The first-person testimonies become more expansive in Part II. But language ultimately proves no more adequate a vehicle for the patients' pain than "schizophrenic" is (by Western standards) an accurate description of their condition. It is here, at the failure of language to adequately represent either the speaker or the referent, that Elaine Scarry begins her investigation.
"The Body in Pain" is a brilliant, ambitious and controversial work. Scarry, currently teaching literature at the University of Pennsylvania, has published shorter pieces on problems of representation. She enlarges her topic here to an all-encompassing discourse on creativity, imagination and the distribution of power. While analyzing the relationship between artisans and artifacts in scriptural literature and Marx's "Capital," she draws supportive illustrations from the works of Sophocles, Erwin Schrodinger, Margery Kempe, Winston Churchill and innumerable others. Walt Disney makes a brief but illuminating appearance.
Scarry approaches her study of creativity by first studying its opposite: the passive experience of pain. She specifically addresses the pain inflicted by agents of distant, disembodied authorities. She argues that such pain does not merely defy expression, but actually obliterates language, and all other creative activity, by disallowing reciprocity, between victims and externally defined objects.

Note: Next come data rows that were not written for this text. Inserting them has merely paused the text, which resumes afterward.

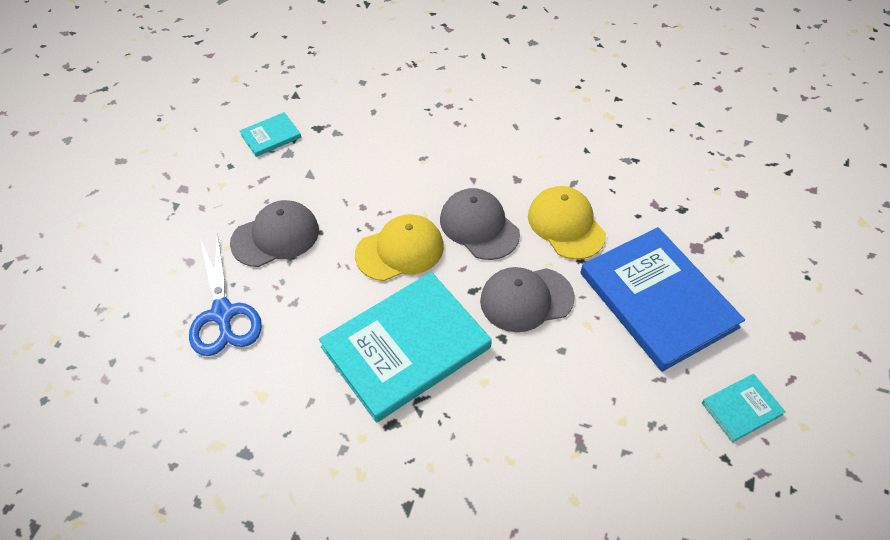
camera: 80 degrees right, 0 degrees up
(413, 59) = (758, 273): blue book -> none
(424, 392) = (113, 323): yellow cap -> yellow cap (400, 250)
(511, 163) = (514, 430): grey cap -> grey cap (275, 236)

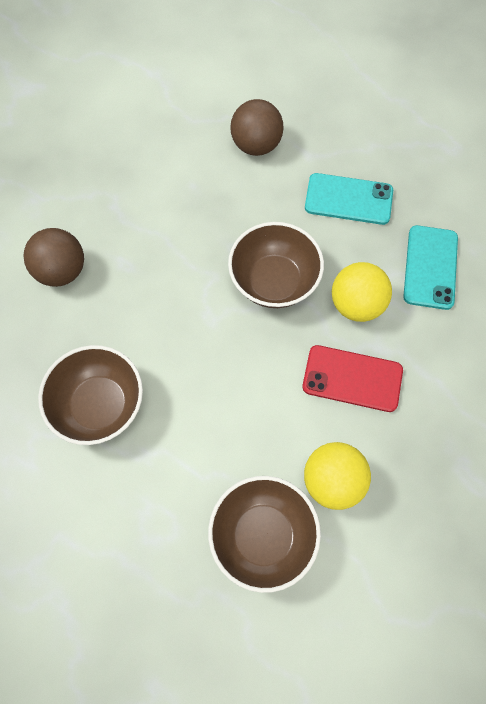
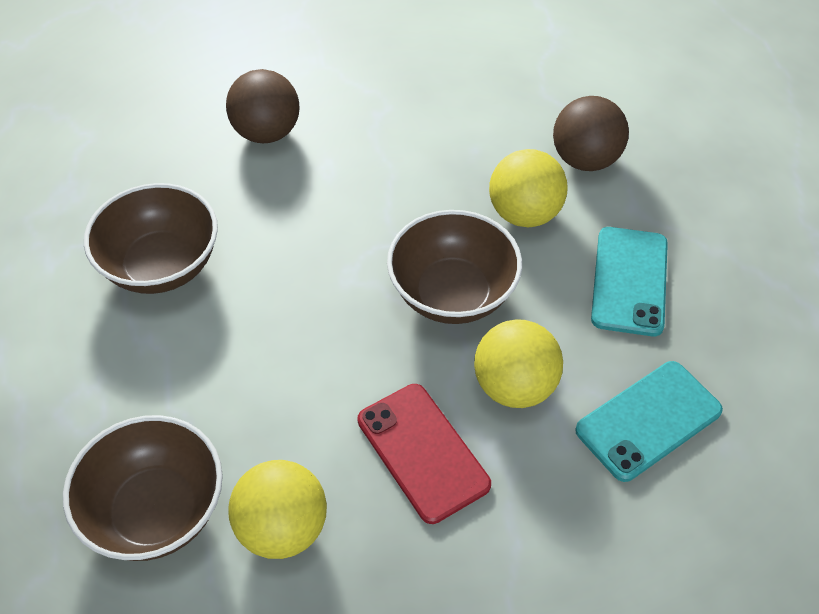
camera: 45 degrees right, 15 degrees down
(260, 203) = (524, 213): none -> yellow ball
(348, 199) = (629, 281): turquoise phone -> turquoise phone turned 45 degrees clockwise

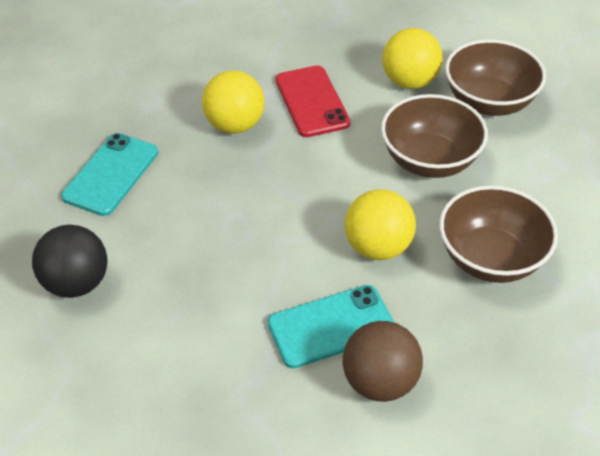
camera: 165 degrees left, 5 degrees down
(452, 294) = (252, 190): brown bowl -> brown bowl (429, 160)
(524, 213) = (161, 243): yellow ball -> yellow ball (378, 247)
(585, 159) = (77, 283): brown ball -> black ball
(648, 420) = (158, 92): turquoise phone -> turquoise phone (331, 326)

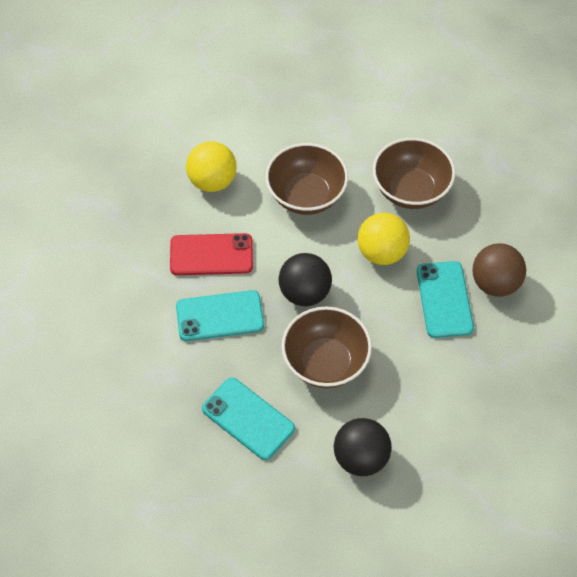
camera: 75 degrees left, 10 degrees up
(235, 125) = (220, 316): yellow ball -> turquoise phone
(290, 187) = (304, 293): none -> black ball
(489, 102) = (256, 138): brown bowl -> brown bowl (325, 362)

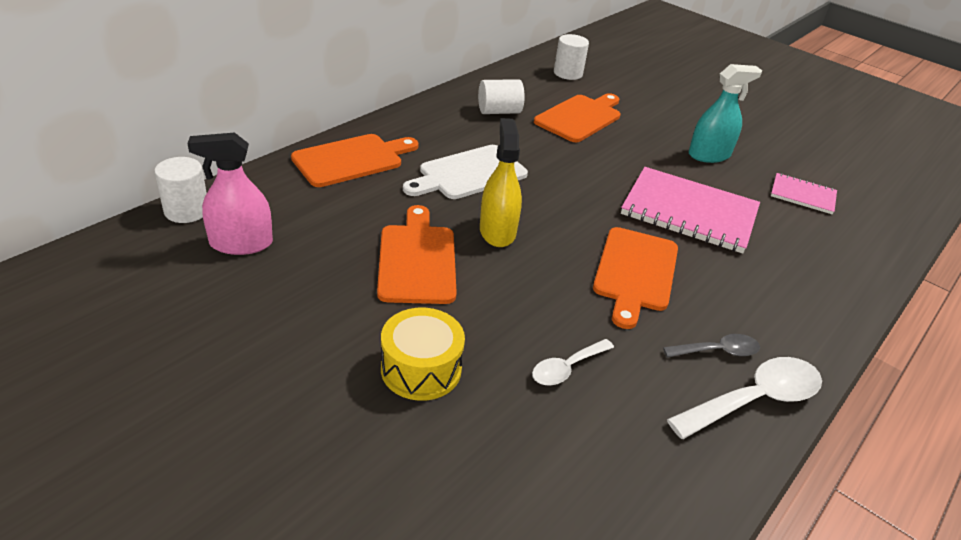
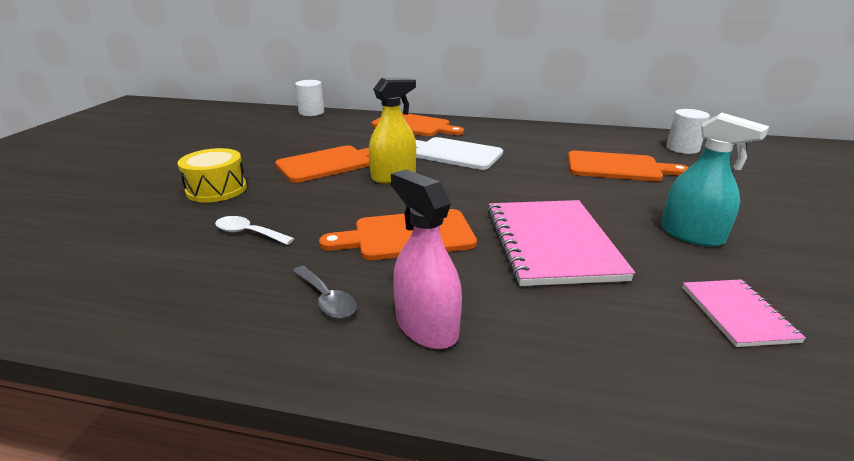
camera: 65 degrees right, 10 degrees down
(241, 243) = (296, 127): pink spray bottle -> pink spray bottle (426, 327)
(499, 111) = (558, 142): white cylinder -> none
(754, 400) = (263, 335): white spoon -> none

Scarry connects this obliteration to capitalism by kind, rather than cause. Capitalism does not necessarily produce political torture, but, she argues, the capitalist system goes awry through a process resembling the exchange of power that occurs in the torture room. The tortured individual is dispossessed of language, body and all the other extensions of self that validate the individual's existence. Using wonderfully clear diagrams, Scarry compares these lost projections of self to the alienated products of labor in Marx's "Capital."